Il volume, può servire da bussola, vuole offrire criteri e proposte concrete per comprendere le caratteristiche dei populismi europei e rilanciare il dibattito politico nei luoghi vitali della società e delle istituzioni. Il Pontificato di Francesco ha temi sociali inclusivi dal lavoro alla giustizia, dalla cura dei più deboli alle grandi questioni antropologiche. Da parte sua il mondo cattolico è chiamato ad riavviare un grande processo di pensiero e di formazione e a essere ”voce della coscienza” nello spazio pubblico che distingue il bene dal male e difende “l’umano” delle scelte politiche. Per questo il metodo del discernimento in politica – che viene spiegato e attualizzato – porta alla costruzione del bene comune ed è un appello alla coscienza di un popolo per risvegliarlo e nutrirlo di vita.
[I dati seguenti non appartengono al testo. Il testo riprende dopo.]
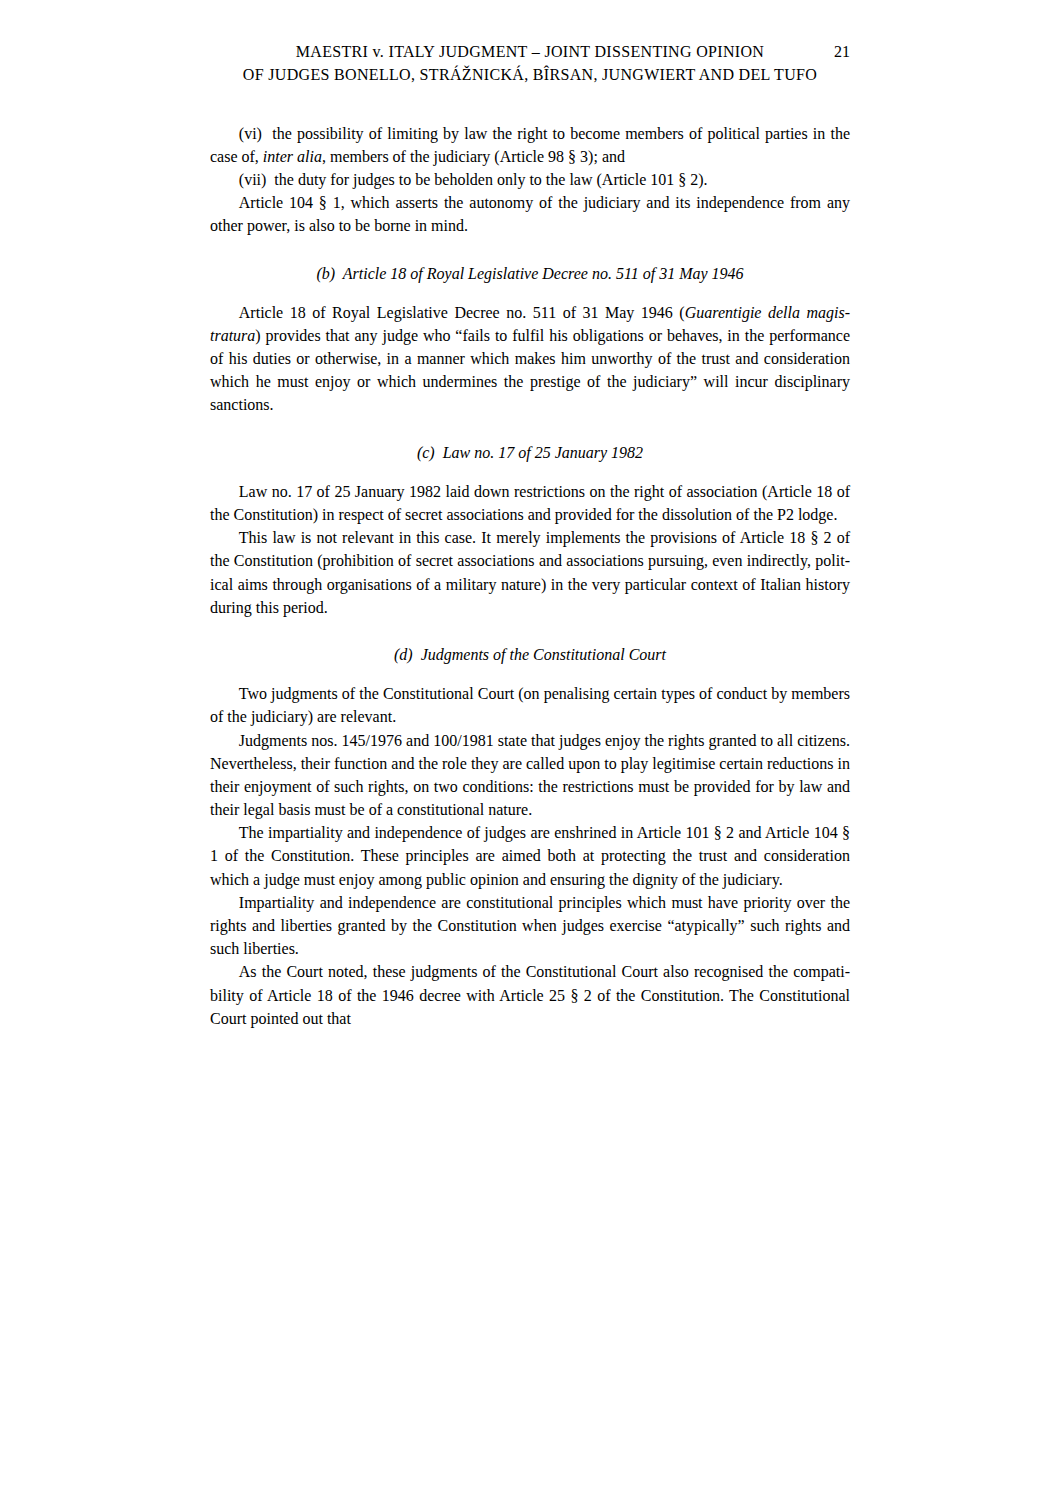21 MAESTRI v. ITALY JUDGMENT – JOINT DISSENTING OPINION OF JUDGES BONELLO, STRÁŽNICKÁ, BÎRSAN, JUNGWIERT AND DEL TUFO
(vi) the possibility of limiting by law the right to become members of political parties in the case of, inter alia, members of the judiciary (Article 98 § 3); and
(vii) the duty for judges to be beholden only to the law (Article 101 § 2).
Article 104 § 1, which asserts the autonomy of the judiciary and its independence from any other power, is also to be borne in mind.
(b) Article 18 of Royal Legislative Decree no. 511 of 31 May 1946
Article 18 of Royal Legislative Decree no. 511 of 31 May 1946 (Guarentigie della magistratura) provides that any judge who “fails to fulfil his obligations or behaves, in the performance of his duties or otherwise, in a manner which makes him unworthy of the trust and consideration which he must enjoy or which undermines the prestige of the judiciary” will incur disciplinary sanctions.
(c) Law no. 17 of 25 January 1982
Law no. 17 of 25 January 1982 laid down restrictions on the right of association (Article 18 of the Constitution) in respect of secret associations and provided for the dissolution of the P2 lodge.
This law is not relevant in this case. It merely implements the provisions of Article 18 § 2 of the Constitution (prohibition of secret associations and associations pursuing, even indirectly, political aims through organisations of a military nature) in the very particular context of Italian history during this period.
(d) Judgments of the Constitutional Court
Two judgments of the Constitutional Court (on penalising certain types of conduct by members of the judiciary) are relevant.
Judgments nos. 145/1976 and 100/1981 state that judges enjoy the rights granted to all citizens. Nevertheless, their function and the role they are called upon to play legitimise certain reductions in their enjoyment of such rights, on two conditions: the restrictions must be provided for by law and their legal basis must be of a constitutional nature.
The impartiality and independence of judges are enshrined in Article 101 § 2 and Article 104 § 1 of the Constitution. These principles are aimed both at protecting the trust and consideration which a judge must enjoy among public opinion and ensuring the dignity of the judiciary.
Impartiality and independence are constitutional principles which must have priority over the rights and liberties granted by the Constitution when judges exercise “atypically” such rights and such liberties.
As the Court noted, these judgments of the Constitutional Court also recognised the compatibility of Article 18 of the 1946 decree with Article 25 § 2 of the Constitution. The Constitutional Court pointed out that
La Prefazione è scritta da Marta Cartabia, Vice Presidente della Corte Costituzionale.

Concludiamo con un riferimento al libro, a sua cura, “Le Politiche del popolo. Volti, competenze, metodo”. Può raccontarci come nasce questo lavoro. Che idea di fondo c’è dietro? Il richiamo al tema del popolo fa riferimento al patrimonio sturziano? Oggi come e perché la politica italiana può recuperare il popolarismo proposto da Don Sturzo?
Il volume è la prosecuzione del testo “Ricostruiamo la politica”, nasce dopo due anni di condivisione spirituale sui temi dell’agenda politica con un gruppo di giovani esperti. Il lavoro e la proposta sono stati sostenuti anche dalla Prefazione del Presidente del Parlamento europeo, David Sassoli. L’operazione del volume è quella di presentare volti, competenza e un metodo di formazione che spieghiamo nel dettaglio.
Veniamo al cuore della sua domanda: in quel particolare contesto storico, il colpo d’ala di Sturzo fu quello di creare un partito laico, democratico e di ispirazione cristiana, con una precisa piattaforma programmatica. E’ il metodo di Sturzo che occorre recuperare come parte della sostanza politica: il concetto di popolo come categoria politica, vie concrete per passare dalla solitudine e dalla paura dell’ “io” al “noi” politico e sociale, l’arte della mediazione, la centralità dei territori, il riformismo, l’interclassismo. L’obiettivo è quello di promuovere un nuovo modello di sviluppo umano integrale, che sta a cuore alla Chiesa, come alternativa a un sistema che è collassato per sempre dopo l’esplosione del coronavirus.